AIM OF THE EXERCISE — Exactly as they appear, copy the lines from the one holding "index pip: (950, 545)" through the end of the records, leaving pictures out.
---
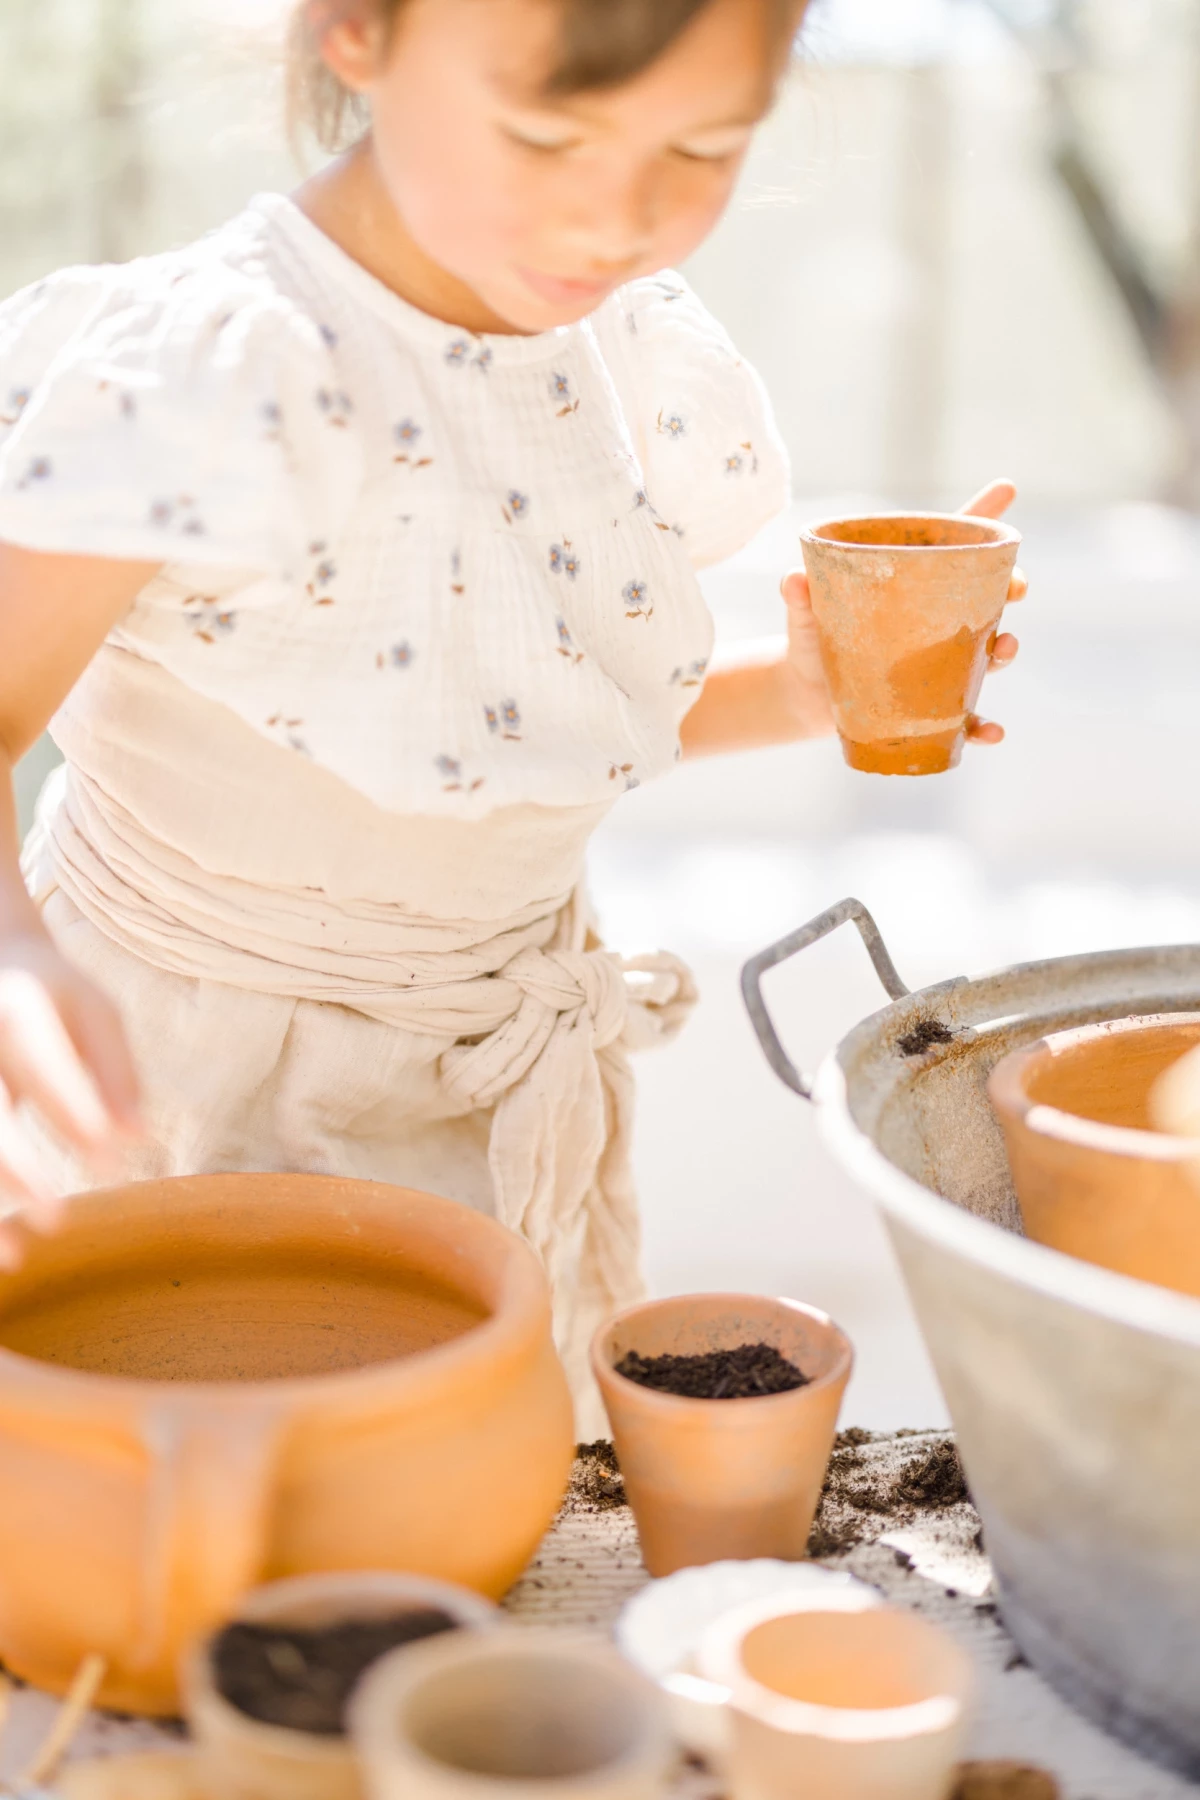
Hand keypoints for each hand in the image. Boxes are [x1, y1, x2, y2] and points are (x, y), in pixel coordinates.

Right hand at [0, 925, 141, 1261]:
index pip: (46, 1072)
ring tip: (16, 1258)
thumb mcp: (93, 1010)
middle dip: (18, 1170)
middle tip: (57, 1218)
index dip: (78, 1123)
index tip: (110, 1170)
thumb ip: (116, 1070)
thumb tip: (138, 1139)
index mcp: (17, 1007)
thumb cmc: (51, 994)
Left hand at [779, 478, 1027, 745]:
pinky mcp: (933, 707)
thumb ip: (801, 598)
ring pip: (986, 655)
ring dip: (1004, 651)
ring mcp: (940, 664)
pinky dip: (982, 728)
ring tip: (1006, 648)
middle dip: (1010, 591)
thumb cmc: (811, 639)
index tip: (1006, 490)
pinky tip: (992, 733)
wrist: (803, 695)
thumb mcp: (805, 616)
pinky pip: (966, 719)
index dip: (981, 516)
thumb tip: (793, 580)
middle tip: (1018, 590)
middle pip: (987, 598)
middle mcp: (936, 622)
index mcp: (912, 587)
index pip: (950, 545)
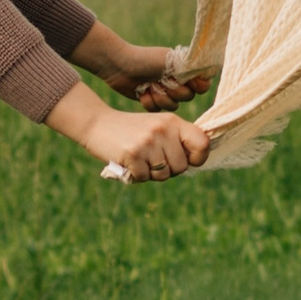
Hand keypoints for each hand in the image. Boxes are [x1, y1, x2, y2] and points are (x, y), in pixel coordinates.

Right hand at [45, 83, 209, 181]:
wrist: (98, 124)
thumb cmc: (132, 131)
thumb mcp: (157, 127)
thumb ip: (176, 141)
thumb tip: (195, 163)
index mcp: (173, 122)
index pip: (202, 143)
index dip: (198, 157)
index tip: (188, 160)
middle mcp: (163, 130)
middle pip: (181, 167)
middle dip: (169, 170)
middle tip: (153, 160)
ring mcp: (148, 141)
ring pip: (164, 175)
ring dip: (152, 174)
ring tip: (141, 159)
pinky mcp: (132, 153)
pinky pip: (145, 177)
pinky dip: (137, 175)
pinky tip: (129, 162)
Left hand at [72, 24, 212, 111]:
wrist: (120, 65)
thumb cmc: (147, 60)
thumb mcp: (172, 61)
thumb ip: (193, 67)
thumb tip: (213, 72)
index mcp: (185, 70)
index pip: (202, 85)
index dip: (195, 86)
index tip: (185, 81)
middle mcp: (178, 81)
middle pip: (187, 97)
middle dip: (173, 91)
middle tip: (161, 81)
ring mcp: (165, 92)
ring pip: (173, 106)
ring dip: (160, 97)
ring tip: (149, 86)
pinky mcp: (152, 100)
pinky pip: (158, 110)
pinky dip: (148, 101)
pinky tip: (141, 92)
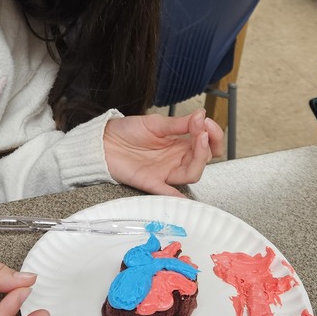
---
EXERCISE ANSWER —
index pip: (950, 545)
Hand keypoints for each hand in the image. Boxes are [x1, y1, x2, y2] and points are (x, y), in pixel coordinates.

Right hand at [45, 83, 209, 181]:
wrist: (98, 124)
thumb cmc: (132, 131)
thumb mcp: (157, 127)
thumb ip: (176, 141)
thumb tip: (195, 163)
index mcp: (173, 122)
index pip: (202, 143)
index dip: (198, 157)
index tip: (188, 160)
middle mcp: (163, 130)
middle pip: (181, 167)
middle dip: (169, 170)
middle tip: (153, 160)
ring mcp: (148, 141)
ring pip: (164, 175)
ring dip: (152, 174)
ring tip: (141, 159)
pinky mcp: (132, 153)
pinky pip: (145, 177)
pinky dip: (137, 175)
pinky tip: (129, 162)
Left hand at [72, 24, 212, 111]:
wrist: (120, 65)
thumb cmc: (147, 60)
thumb mcp: (172, 61)
thumb ip: (193, 67)
thumb tip: (213, 72)
index mcp: (185, 70)
index pip: (202, 85)
index dip: (195, 86)
index tip: (185, 81)
middle mcp: (178, 81)
middle pip: (187, 97)
middle dip: (173, 91)
middle tip: (161, 81)
ring mcp: (165, 92)
ring pip: (173, 106)
ring dip: (160, 97)
ring tip: (149, 86)
pinky mcp: (152, 100)
pinky pip: (158, 110)
pinky dip: (148, 101)
pinky tip: (141, 92)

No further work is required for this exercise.